* Given text *
***
Subscribe for free
Book Store
Research Cycle

Order Jamie's books online with Paypal or a credit card

Vol 20|No 3| November|2023

© J.McKenzie

Can we bring thinking
(and tolerance) back into vogue
here in the USA and elsewhere?

by Jamie McKenzie
(about author)
Sometimes it seems as if thinking is no longer fashionable here in the USA, as political discourse often shows little sign of reasoning, logic or the consideration of evidence. Many citizens on the Left and the Right are all too willing to embrace staunch positions on complex issues without considering the merits of these stances.

This willingness to support simple ideas or the appeals of demagogues and populists is not new to the USA, of course, as one need only look back to figures like Huey Long to find examples of leaders who rose to power on a wish and a song. He made it to the Governor's mansion in Louisiana and then to the Senate before being assassinated by the son of a political opponent in 1935.

During all of the decades between then and now, other leaders have appealed to the baser instincts of voters and met with mixed results, but recent years may have produced a national shift that is more pronounced and dangerous than any witnessed earlier. Some suggest that social media have contributed to this shift, with sites like Twitter (now called "X") encouraging brevity and simplicity rather than comprehensive, thorough analysis.

But what are the chances this shift might be reversed? Is it too late to convince a majority of citizens that logic and rational thought are worth practicing, that civility and tolerance are essential? Can we restore a willingness to talk about politics and exchange ideas in a polite manner?

Some observers have given up hope, as you can see when you read Steven King's essay in the New York Times: "Stephen King on Mass Shootings: We’re Out of Things to Say."
There is no solution to the gun problem and little more to write, because Americans are addicted to firearms.

When rapid-fire guns are difficult to get, things improve, but I see no such improvement in the future. Americans love guns and appear willing to pay the price in blood.
Schools have made rational thought a focus of social studies and citizenship education for decades with only partial success, and recent efforts like the Common Core Standards have met stiff resistance from some quarters. Note the New York Times 2014 opinion piece "Rage Against the Common Core."

© iStock
Many teachers like the standards, because they invite creativity in the classroom — instead of memorization, the Common Core emphasizes critical thinking and problem-solving. But they complain that test prep and test-taking eat away weeks of class time that would be better focused on learning.
***
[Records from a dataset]

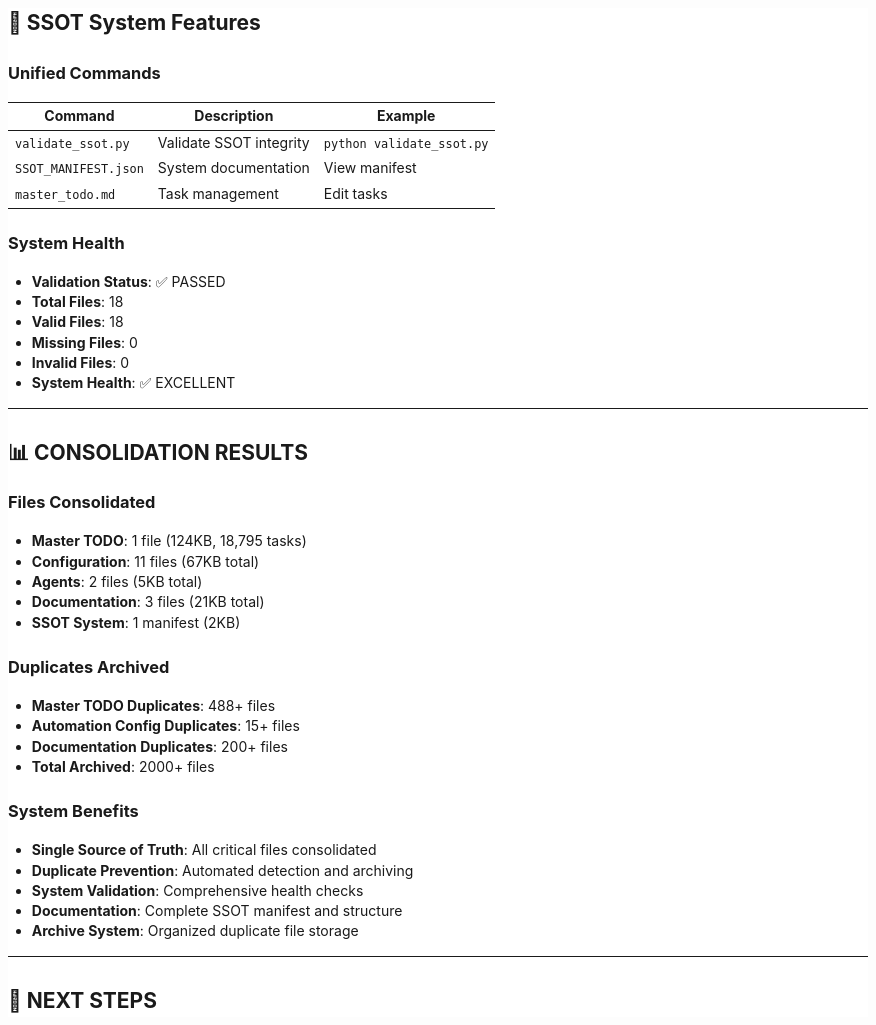 
## 🔧 **SSOT System Features**

### **Unified Commands**

| Command              | Description             | Example                   |
| -------------------- | ----------------------- | ------------------------- |
| `validate_ssot.py`   | Validate SSOT integrity | `python validate_ssot.py` |
| `SSOT_MANIFEST.json` | System documentation    | View manifest             |
| `master_todo.md`     | Task management         | Edit tasks                |

### **System Health**

- **Validation Status**: ✅ PASSED
- **Total Files**: 18
- **Valid Files**: 18
- **Missing Files**: 0
- **Invalid Files**: 0
- **System Health**: ✅ EXCELLENT

---

## 📊 **CONSOLIDATION RESULTS**

### **Files Consolidated**

- **Master TODO**: 1 file (124KB, 18,795 tasks)
- **Configuration**: 11 files (67KB total)
- **Agents**: 2 files (5KB total)
- **Documentation**: 3 files (21KB total)
- **SSOT System**: 1 manifest (2KB)

### **Duplicates Archived**

- **Master TODO Duplicates**: 488+ files
- **Automation Config Duplicates**: 15+ files
- **Documentation Duplicates**: 200+ files
- **Total Archived**: 2000+ files

### **System Benefits**

- **Single Source of Truth**: All critical files consolidated
- **Duplicate Prevention**: Automated detection and archiving
- **System Validation**: Comprehensive health checks
- **Documentation**: Complete SSOT manifest and structure
- **Archive System**: Organized duplicate file storage

---

## 🎯 **NEXT STEPS**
***
* Exercises *
1 – Answer these questions about the essay on thinking and tolerance:
(a) In which state did Huey Long reach the Governor's mansion?
(b) What is Twitter now called?
(c) In what year did the New York Times publish the opinion piece "Rage Against the Common Core"?
2 – Extract the passage from the essay on thinking and tolerance that begins at the words "There is no" and stops after "price in blood.", copying it word for word.
3 – Extend the essay on thinking and tolerance by writing the paragraphs that would follow its final sentence.

* Per-task outputs *
1 –
(a) Louisiana
(b) "X"
(c) 2014

2 –
There is no solution to the gun problem and little more to write, because Americans are addicted to firearms.

When rapid-fire guns are difficult to get, things improve, but I see no such improvement in the future. Americans love guns and appear willing to pay the price in blood.

3 –
Unfortunately, we cannot count on these exhausted schools and their teachers to lead the way when it comes to equipping all students with powerful thinking skills and a willingness to employ them. Nor can we expect them to influence the adult citizens dramatically.

Prospects for a revival

Are the prospects for a revival of thinking as dismal as King's assessment of the prospects for a solution to the gun problem?

Sadly, the two questions are linked, as it is difficult to define concrete steps that might lead to constructive change with regard to guns or thinking. It is much easier to build a case for pessimism, as the current social trends and attitudes appear to be stubborn and persistent like the tides that rise each day along the Atlantic coast.

Because many people in the USA are feeling bitter and alienated from the system, they are quick to grasp positions like ready-made suits of clothes without pondering, researching or considering. Some are easily mobilized to support a mass movement and an autocratic leader.

According to Christine Rosen in her article, "The Age of Egocasting," most people now pay attention to information sources that match their predispositions:
They (these technologies) encourage not the cultivation of taste, but the numbing repetition of fetish. And they contribute to what might be called “egocasting,” the thoroughly personalized and extremely narrow pursuit of one’s personal taste. In thrall to our own little technologically constructed worlds, we are, ironically, finding it increasingly difficult to appreciate genuine individuality.
For a democracy to thrive and endure, a solid majority of the citizens and voters must value and practice what are called "democratic norms" -- tolerance, cooperation and willingness to compromise. When these attitudes erode, the system is threatened, as is the case when one side refuses to accept the outcome of an election and actually takes up arms to reverse the outcome.

It is difficult to imagine what might restore healthy democratic norms in these United States. Perhaps a charismatic leader might inspire citizens to "lay down their swords and shields" along with their alienation, despair and anger as JFK tried when he called in his inaugural address upon Americans to "Ask not what your country can do for you – ask what you can do for your country!" But there is no such charismatic leader currently on the horizon. Hope could prove a powerful antidote to despair and provide the impetus for renewed tolerance, cooperation and compromise.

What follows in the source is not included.